While the story is ok as far as gaming stories go, its presentation is quite poor. All of the cutscenes are in-engine and as a result angles are poor, close-ups are nearly inexistent and their impact is far less resounding than it could be. What's more the voice acting and writing is spotty throughout, of special note being Altair's voice actor which easily ranks as one of the worst choices in terms of actors in recent memory. The story also relies way too heavily on surprise plot-twist, some of which can be seen coming a mile away, and ends fairly abruptly without much closure.
What redeems Assassin's Creed's world however is the setting itself. Action games based in medieval era settings have pretty much died with the Thief series and this time-zone is one that gaming has very sparsely explored. Having a game take place in the 12th century means historical accuracy is a must and Ubisoft have take their time in ensuring all of this data is as correct as possible. The three cities which players explore, Jerusalem, Damascus and Acre are all distinct in architectural style, mentality and inhabitants. Whereas Damascus is the more Muslim focused of the cities and Acre the more Christian one Jerusalem is a melange of both, much like in real life. Each city has an architectural style specific to its religious majority: Acre is dominated by gothic buildings, impressive churches and European-style buildings while Damascus is littered with mosques, prayer towers and Eastern-like structures. Jerusalem is predictably a combination between the two. Everything looks gorgeous both from a distance and up close thanks to sharp textures, huge draw distances and an almost unbelievable absence of draw-in. Taking to a tall building and viewing a city in its full glory is breathtaking.
Each of these cities do have some things in common, the most notable of which are the aforementioned tall buildings which can be scaled in order to synchronize your map. After climbing these tall structures, be they churches, prayer towers or castle towers the map will become dotted with a myriad of indicators, either pointing players in the direction of a story-based mission or indicating the location of optional missions. Unfortunately it is at this point where the game begins to fall apart. Upon entering a city the wannabe assassins need to check into their local Assassin's Bureau and grab some information pertaining to the next target. The information given here is sparse and it indicates the general direction in which players should head to gather information. Upon entering the area in question, which is neither marked on the map nor indicated in any fashion, it's time to climb tall structures. While this is fun for the first 10-20 times by the end of the game you'll have climbed anywhere from 70-100 churches, towers or pillars. It's incredibly frustrating to keep climbing structures over and over again in each of the three cities just to realize that the area you are in has absolutely no relevance to what was said at the Assassin's Bureau.

◆ Entries supplied ◆
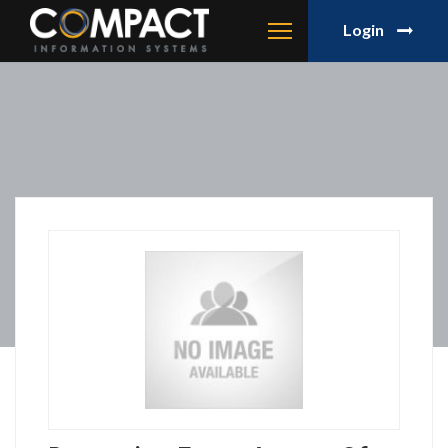
Login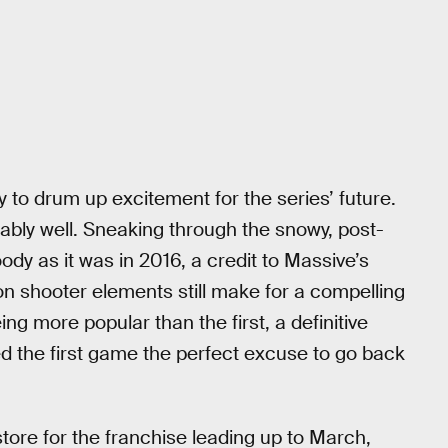
 to drum up excitement for the series’ future.
kably well. Sneaking through the snowy, post-
ody as it was in 2016, a credit to Massive’s
n shooter elements still make for a compelling
g more popular than the first, a definitive
d the first game the perfect excuse to go back
tore for the franchise leading up to March,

◆ Exercises ◆
**a.** From the Assassin's Creed review, reproduce the passage between "While the story" and "without much closure.", inclusive.
**b.** Render this sentence from the Assassin's Creed review in Spanish: "Taking to a tall building and viewing a city in its full glory is breathtaking."
**c.** Write the next part of the Assassin's Creed review, picking up after its final sentence.

◆ Answers to the exercises ◆
**a.**
While the story is ok as far as gaming stories go, its presentation is quite poor. All of the cutscenes are in-engine and as a result angles are poor, close-ups are nearly inexistent and their impact is far less resounding than it could be. What's more the voice acting and writing is spotty throughout, of special note being Altair's voice actor which easily ranks as one of the worst choices in terms of actors in recent memory. The story also relies way too heavily on surprise plot-twist, some of which can be seen coming a mile away, and ends fairly abruptly without much closure.

**b.** Subir a un edificio alto y contemplar una ciudad en todo su esplendor es impresionante.

**c.**
After successfully climbing and plotting sub-missions on your map it's time to go execute them. All of the game's major missions require the gathering of information by completing a set of at least 3 menial tasks - including beating up people for information, pickpocketing, eavesdropping or killing targets for informants. A structure such as this lends itself easily to tediousness or repetition and certainly by the middle of the game the sub-missions start feeling like a grind rather than fun. One of the many reasons for this also comes from the game's structure: you have to walk the streets in Low Profile mode in order to not alert guards to your presence. In other words, this means you'll literally walk the streets, dodging guards, beggars or drunkards in an attempt to carefully pickpocket some target or to kill another. Repetitiveness is the name of the game as the same 2-3 sound bytes will be repeated by every pedestrian, guard or beggar in the game. Everyone has something to say but they do so frequently and repetitively.
Upon completing all of the required information gathering missions the game will progress to the actual assassination mission. The same linear pattern is followed with each assassination in the game: get to point A, watch a cutscene and brutally murder the target after they're done talking. For a gaming calling itself Assassin's Creed the actual amount of assassinating going on is pretty slim. Each assassination quickly boils down into a blood bath as all, except one, of the assassinations involve killing two dozen guards before getting to the target. Furthermore just about everyone of the victims-to-be will flee leading into a prolonged chase throughout the streets of the city, dodging civilians or guards and brutally murdering your targets in open street. It doesn't feel like what an assassin would do at all and completely pulls players out of the game.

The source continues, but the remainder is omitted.